The inner rewards of reading
The fact that these days I have almost completely stopped buying books has nothing to do with my love of reading. It is just that since many years ago the need for more and more space for bookshelves to accommodate the books that I kept buying became a bigger and bigger challenge. It also didn’t make much economic sense for me to pay a lot of money to buy books that I read but once (or didn’t even read, because being in possession of the book generates the feeling of complacency that I can read it later) and then shelve.
So in recent years I have turned to the public libraries. Not only do we have a good computerized library system that enables us to make a reservation for any book in the online catalogue and pick it up in any library of our choice, borrowing books from the library also has the advantage of forcing me to finish reading the book within a short timeframe – I might not even be able to renew it if someone else has made a reservation.
There is recently an article from the BBC news magazine in which the writer laments the slashing of many libraries in the UK. In defence of the libraries, she said: “In our culture the library stands as tall and as significant as a parish church or the finest cathedral. It goes back to the times when ideas first began to circulate in the known world. I worry where wisdom will come from.”

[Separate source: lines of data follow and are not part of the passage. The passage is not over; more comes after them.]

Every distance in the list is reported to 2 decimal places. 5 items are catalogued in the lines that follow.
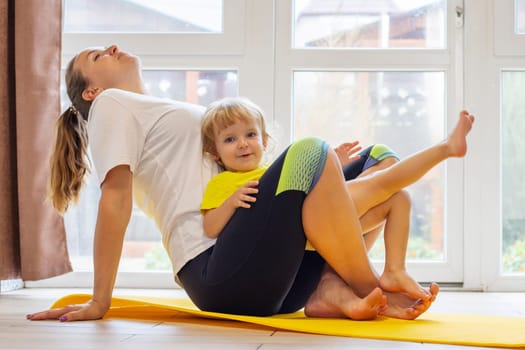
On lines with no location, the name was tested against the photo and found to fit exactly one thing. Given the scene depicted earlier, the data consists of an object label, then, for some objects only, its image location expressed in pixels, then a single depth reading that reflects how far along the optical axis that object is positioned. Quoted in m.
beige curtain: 3.83
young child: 2.91
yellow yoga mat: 2.62
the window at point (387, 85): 4.14
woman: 2.82
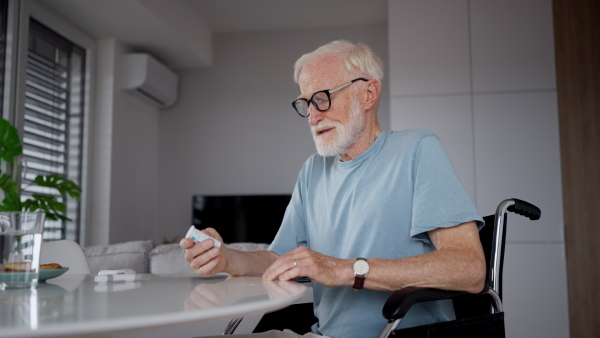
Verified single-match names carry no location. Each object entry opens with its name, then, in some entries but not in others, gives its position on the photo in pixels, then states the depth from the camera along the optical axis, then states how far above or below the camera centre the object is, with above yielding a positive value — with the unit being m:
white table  0.65 -0.12
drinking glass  1.01 -0.05
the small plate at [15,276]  1.04 -0.10
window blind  4.42 +0.83
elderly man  1.17 +0.01
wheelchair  1.07 -0.20
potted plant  3.67 +0.24
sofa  2.29 -0.15
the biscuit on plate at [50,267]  1.24 -0.10
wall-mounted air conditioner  5.38 +1.33
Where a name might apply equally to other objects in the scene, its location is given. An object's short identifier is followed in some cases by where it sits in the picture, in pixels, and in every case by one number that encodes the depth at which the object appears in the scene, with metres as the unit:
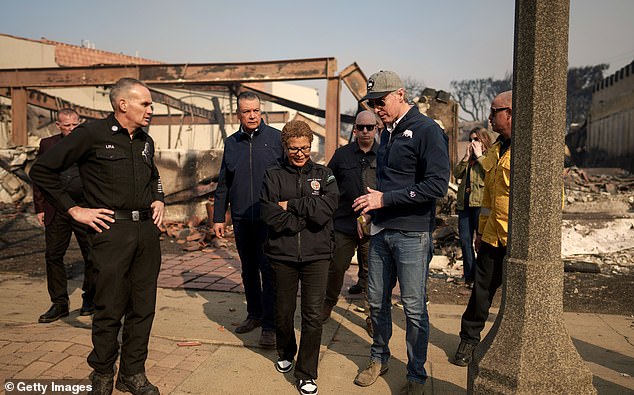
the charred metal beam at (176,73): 10.10
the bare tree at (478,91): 64.00
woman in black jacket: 3.28
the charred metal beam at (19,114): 11.69
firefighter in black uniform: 3.05
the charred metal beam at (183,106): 15.23
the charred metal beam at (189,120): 16.95
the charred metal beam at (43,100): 14.30
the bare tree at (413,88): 57.50
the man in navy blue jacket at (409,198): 3.06
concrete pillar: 2.32
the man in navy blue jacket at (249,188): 4.40
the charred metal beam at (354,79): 9.97
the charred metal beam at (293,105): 14.26
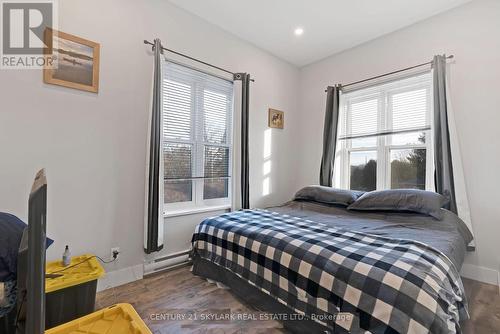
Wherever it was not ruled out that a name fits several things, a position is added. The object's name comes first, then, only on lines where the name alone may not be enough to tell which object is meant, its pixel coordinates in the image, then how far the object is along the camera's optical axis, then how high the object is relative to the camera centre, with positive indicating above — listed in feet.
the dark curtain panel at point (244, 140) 10.06 +1.21
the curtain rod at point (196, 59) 7.87 +4.06
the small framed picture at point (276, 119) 11.69 +2.51
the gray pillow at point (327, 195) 9.32 -1.10
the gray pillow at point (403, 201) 7.48 -1.08
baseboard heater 7.73 -3.28
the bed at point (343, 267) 3.71 -1.97
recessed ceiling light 9.71 +5.75
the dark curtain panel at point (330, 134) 11.10 +1.67
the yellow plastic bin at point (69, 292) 4.95 -2.75
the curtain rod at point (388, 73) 8.72 +3.98
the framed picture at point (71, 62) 6.09 +2.85
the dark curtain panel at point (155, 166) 7.47 +0.04
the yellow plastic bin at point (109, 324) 3.99 -2.80
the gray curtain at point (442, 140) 8.02 +1.05
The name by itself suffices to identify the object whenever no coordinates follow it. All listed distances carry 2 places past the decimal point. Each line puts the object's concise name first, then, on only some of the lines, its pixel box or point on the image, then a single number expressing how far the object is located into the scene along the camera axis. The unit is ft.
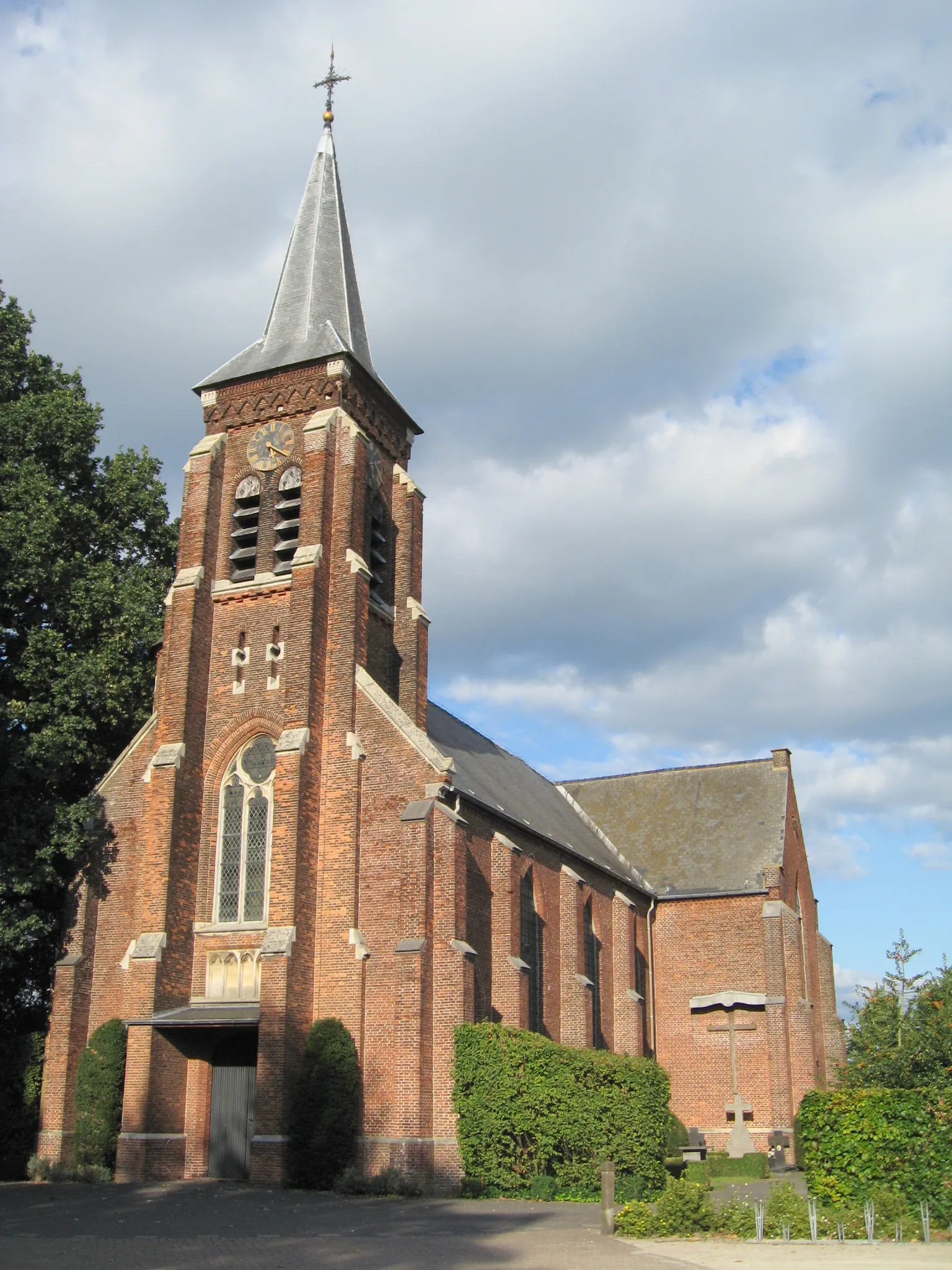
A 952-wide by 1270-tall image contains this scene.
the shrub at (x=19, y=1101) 85.35
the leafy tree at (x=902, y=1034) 73.31
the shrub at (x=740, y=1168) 100.27
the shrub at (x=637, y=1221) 55.72
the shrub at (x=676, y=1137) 99.99
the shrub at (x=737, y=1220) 53.21
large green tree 88.48
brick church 79.41
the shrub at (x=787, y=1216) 52.49
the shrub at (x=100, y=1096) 81.15
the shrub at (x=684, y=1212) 54.75
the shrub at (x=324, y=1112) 74.84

It seems that here in Hong Kong we don’t need to have such a worry as yet. Our problem lies in many people not having the love of reading. On the joy of reading, the writer of the article says it well: “It is the inner rewards of reading a book in a private and concentrated way that lead you into realms of your own imagination and thought that no other process offers. Something happens between the words and the brain that is unique to the moment and to your own sensibilities.” It’s the kind of joy that reading gossip magazines, which is what many Hong Kong people do, can never offer.